──────── Extract to read ────────

Deep within us, we all carry truths so strong and so real they literally shape our lives: truths such as a belief in a caring (or an uncaring) God, or an absolute conviction that someone truly and deeply loves us.

 

When truths such as these suddenly collapse within us, when they no longer seem real, the very ground beneath us becomes horribly fluid. We can suddenly become lost (as in the case where we realize someone never did love us) or we can suddenly find ourselves in a new world (as in St Paul’s thunderbolt acceptance of Christ).

 

These moments represent pivotal points in our lives, points at which an entirely new understanding of what is true takes possession of us. That possession may take a very long time to complete itself (as in the case  of  a mistaken  love) or it may take place  in an instant (as in the case of St. Paul), but  in either case, it eventually replaces the previous truth that ruled our lives.

 

We are never really sure how this happens. All that we can really say for sure about it is that something outside of our normal way of knowing entered us and cast an entirely new light on our world. In a way, illusion is yesterday’s truth. We can still look back and feel how real that truth was, but there is always something unreal about it, ghost-like. And it becomes more ghostly with time.

 

In its place, a whole new way of looking at things takes possession of us and looms solidly before us, and within us, like a newly discovered land. Luckily, over time, like all immigrants to a new land, we forget about the ghostly place we left. It is empty for us. A place only of memories. We can only think about the new land we have come to inhabit. How real it feels—and how true.

 

It is a very frightening and humbling experience to realize our deepest truths can be suddenly snatched away from us by God knows what. Those moments are the reason being human is not a game for the faint of heart. But those moments are also the beginning of wisdom. What we ultimately come to realize is that when it comes to knowing what is true, we are standing on a pile of shifting mirrors. We are standing on quicksand.

────────

- [Problem description]
Answer these questions on the passage about shifting truths.
1. Whose sudden change of belief does the passage give as a case where a new truth takes hold in an instant?
2. According to the passage, what is illusion?
3. What two things does the passage say we are standing on when it comes to knowing what is true?

──────── Recorded data ────────

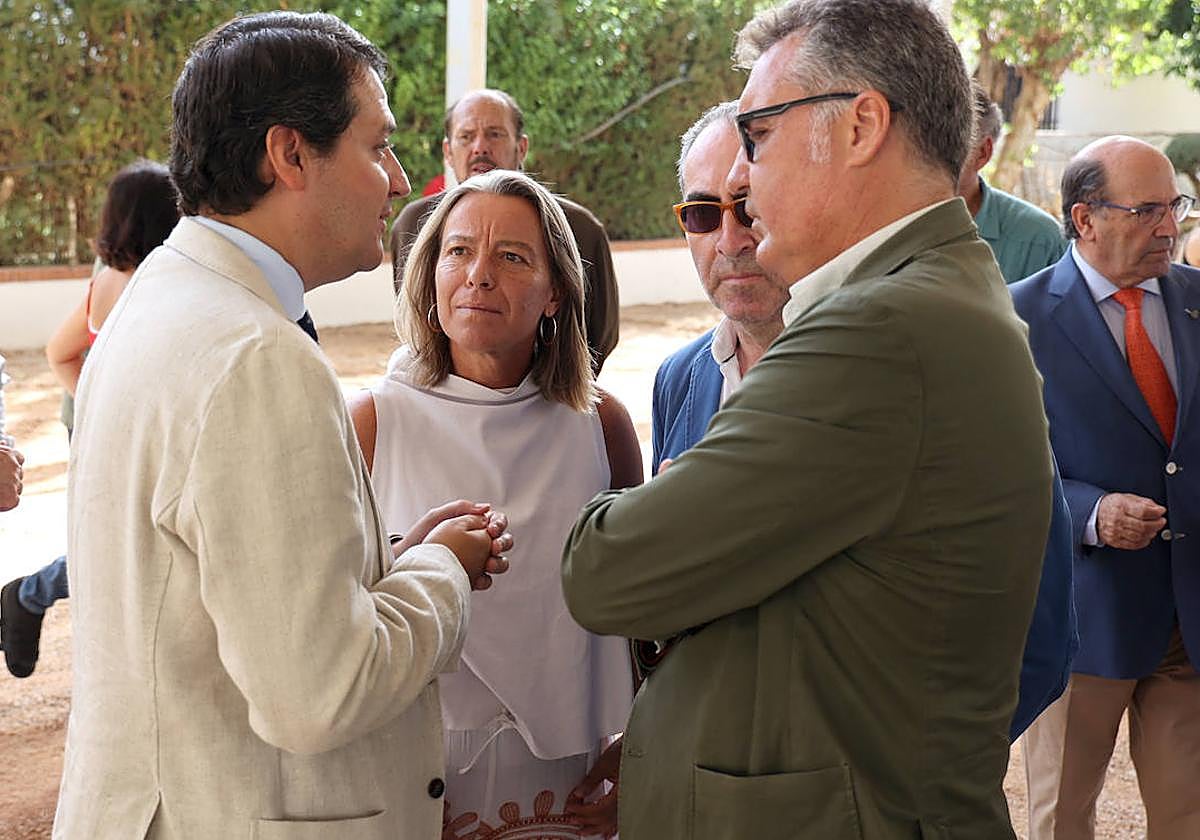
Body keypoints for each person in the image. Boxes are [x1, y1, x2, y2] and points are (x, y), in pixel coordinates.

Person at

────────

- [Task solution]
1. St. Paul's, in his thunderbolt acceptance of Christ.
2. Yesterday's truth.
3. A pile of shifting mirrors, and quicksand.